I poveri sono obesi in misura maggiore non perché mangino di più in senso assoluto, ma perché mangiano peggio — più alimenti ultra-processati, meno frutta, meno verdura, meno proteine di qualità — e vivono in ambienti più obesogeni: più stress, meno sonno, meno accesso a spazi per l'attività fisica, maggiore esposizione alla pubblicità alimentare, meno risorse cognitive per resistere agli stimoli.
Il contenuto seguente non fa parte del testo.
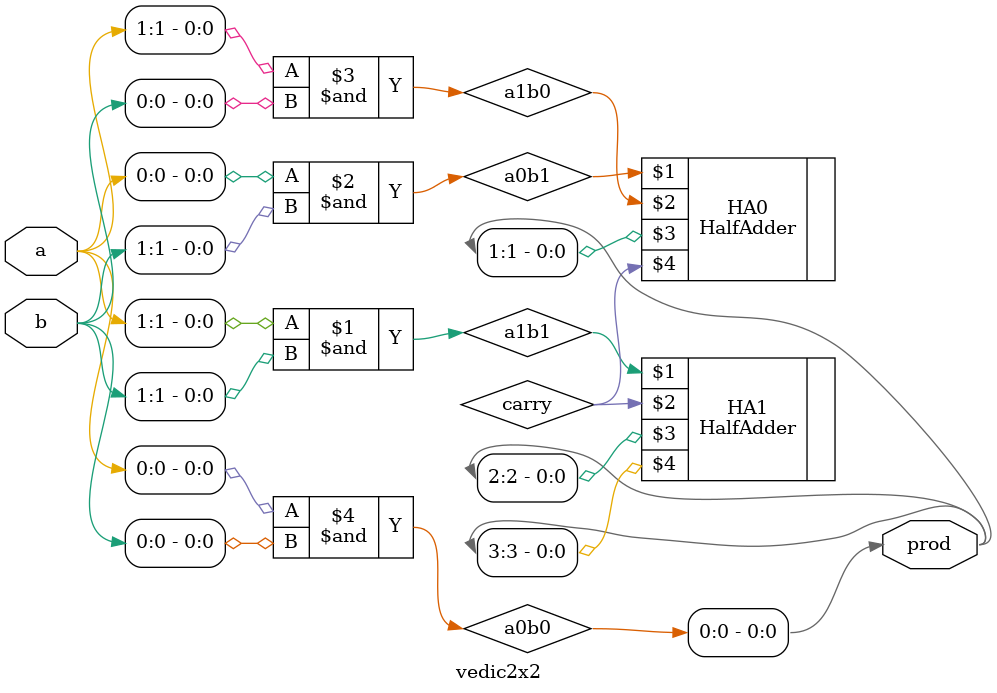
<source format=v>
module vedic2x2(
	input [1:0]a,b,
	output [3:0]prod);
	
	wire a1b1 = a[1] & b[1];
	wire a0b1 = a[0] & b[1];
	wire a1b0 = a[1] & b[0];
	wire a0b0 = a[0] & b[0];
	wire carry;
	
	assign prod[0] = a0b0;
	
	HalfAdder HA0(a0b1, a1b0, prod[1], carry);
	HalfAdder HA1(a1b1, carry, prod[2], prod[3]);
	
endmodule

</source>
C'è anche il cortisolo. Lo stress cronico — economico, lavorativo, abitativo — alza stabilmente i suoi livelli, il che favorisce il deposito di grasso addominale e aumenta il desiderio di cibi ipercalorici. È una risposta biologica allo stress che le persone in condizioni di precarietà sperimentano a livelli strutturalmente più alti.
Il risultato è che l'obesità nei paesi sviluppati è distribuita in modo profondamente ineguale, e tende a perpetuarsi: i bambini obesi hanno più probabilità di diventare adulti obesi, di avere problemi di salute che riducono la capacità lavorativa, di restare in contesti socioeconomici svantaggiati. E il fatto che i farmaci agonisti del GLP-1 siano così costosi non farà che peggiorare ulteriormente le disuguaglianze.
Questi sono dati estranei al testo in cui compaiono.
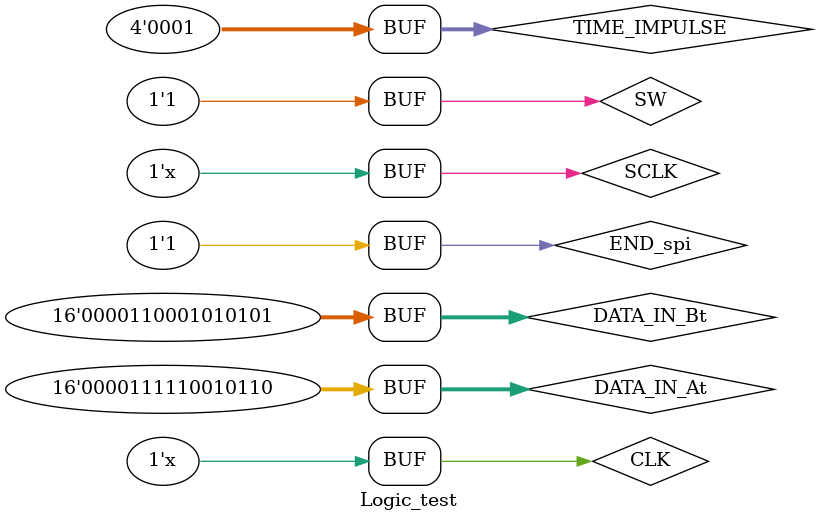
<source format=sv>
`timescale 1ns / 1ps
module Logic_test();

reg SCLK = 0;
reg CLK = 0;
reg SW = 0;
reg [3 : 0] TIME_IMPULSE = 0;
reg END_spi;
reg [15 : 0] DATA_IN_At;
reg [15 : 0] DATA_IN_Bt;;

wire LDAC;
wire START_SPI;
wire CS;
wire [15 : 0] DATA_OUT;

Logic Logic_test(
.CLK(CLK),    
.SCLK(SCLK),
.SW(SW),
.TIME_IMPULSE(TIME_IMPULSE),
.END_spi(END_spi),
.DATA_IN_At(DATA_IN_At),
.DATA_IN_Bt(DATA_IN_At),

.LDAC(LDAC),
.START_SPI(START_SPI),
.CS(CS),
.DATA_OUT(DATA_OUT)
);

always#5 CLK = !CLK;
always#10 SCLK = !SCLK;
initial begin
    SW = 0;
    DATA_IN_At = 16'b11_11_1001_0110;
    DATA_IN_Bt = 16'b11_00_0101_0101;
    TIME_IMPULSE = 0;
    END_spi = 1;

    #100
    SW = 1;
    TIME_IMPULSE = 1'b1;
    
end
endmodule
</source>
La mia posizione — controcorrente rispetto a entrambi i campi — è questa.
Sapere che l'ambiente è obesogeno non mi esime dal prendere decisioni. Ma mi aiuta a prenderle in modo più lucido, senza il peso di una colpa che non è interamente mia. Sapere che il bliss point è stato progettato per farmi mangiare oltre la mia sazietà non significa che non posso scegliere di fermarmi — ma significa che fermarmi richiede consapevolezza e un certo sforzo strategico, non solo forza di volontà.
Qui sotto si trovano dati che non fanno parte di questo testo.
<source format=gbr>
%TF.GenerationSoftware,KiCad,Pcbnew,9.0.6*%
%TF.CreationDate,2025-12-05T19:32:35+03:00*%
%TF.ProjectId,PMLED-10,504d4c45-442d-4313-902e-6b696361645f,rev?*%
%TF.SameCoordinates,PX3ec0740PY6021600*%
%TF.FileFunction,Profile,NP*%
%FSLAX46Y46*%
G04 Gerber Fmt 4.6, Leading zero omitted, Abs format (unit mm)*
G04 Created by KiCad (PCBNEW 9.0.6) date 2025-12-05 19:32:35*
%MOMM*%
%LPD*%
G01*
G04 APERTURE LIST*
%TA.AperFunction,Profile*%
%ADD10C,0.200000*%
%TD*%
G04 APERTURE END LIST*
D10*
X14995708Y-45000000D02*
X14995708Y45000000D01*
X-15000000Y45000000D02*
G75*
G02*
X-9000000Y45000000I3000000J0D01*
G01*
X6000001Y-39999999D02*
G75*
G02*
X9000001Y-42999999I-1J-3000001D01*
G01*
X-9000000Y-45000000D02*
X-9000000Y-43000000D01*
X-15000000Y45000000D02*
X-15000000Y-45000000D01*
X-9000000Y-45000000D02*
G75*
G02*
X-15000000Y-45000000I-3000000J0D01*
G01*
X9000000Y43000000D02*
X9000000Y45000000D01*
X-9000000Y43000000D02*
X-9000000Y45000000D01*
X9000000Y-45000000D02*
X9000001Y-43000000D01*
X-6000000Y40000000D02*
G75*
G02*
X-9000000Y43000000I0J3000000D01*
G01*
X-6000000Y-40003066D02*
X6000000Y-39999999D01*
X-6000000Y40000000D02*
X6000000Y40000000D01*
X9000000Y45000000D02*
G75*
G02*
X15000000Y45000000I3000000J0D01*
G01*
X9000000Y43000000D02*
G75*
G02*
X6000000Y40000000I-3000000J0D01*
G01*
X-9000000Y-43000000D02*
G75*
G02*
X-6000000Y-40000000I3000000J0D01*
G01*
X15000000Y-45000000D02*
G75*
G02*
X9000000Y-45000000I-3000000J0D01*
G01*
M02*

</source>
Sul piano collettivo, se l'obesità è in parte un problema strutturale, le soluzioni devono essere in parte strutturali: tassazione degli alimenti ultra-processati più insalubri (già applicata in alcuni paesi per le bevande zuccherate), regolamentazione del marketing alimentare rivolto ai bambini, politiche urbanistiche che rendano camminare e fare sport accessibili in tutti i quartieri, sussidi per i cibi freschi nelle aree svantaggiate, educazione alimentare nelle scuole. Non sono idee radicali — esistono già in forme diverse in molti paesi europei.
Non posso non menzionare il Giappone, ma è un discorso troppo lungo per questo episodio — gli dedicherò una puntata intera, perché quando ho letto gli studi sono rimasta senza parole.
Il problema individuale e il problema sistemico non si escludono. Coesistono. Pretendere di risolvere uno senza toccare l'altro è, nel migliore dei casi, ingenuo.
Questo è A mente ferma. Io sono Flavia Stella.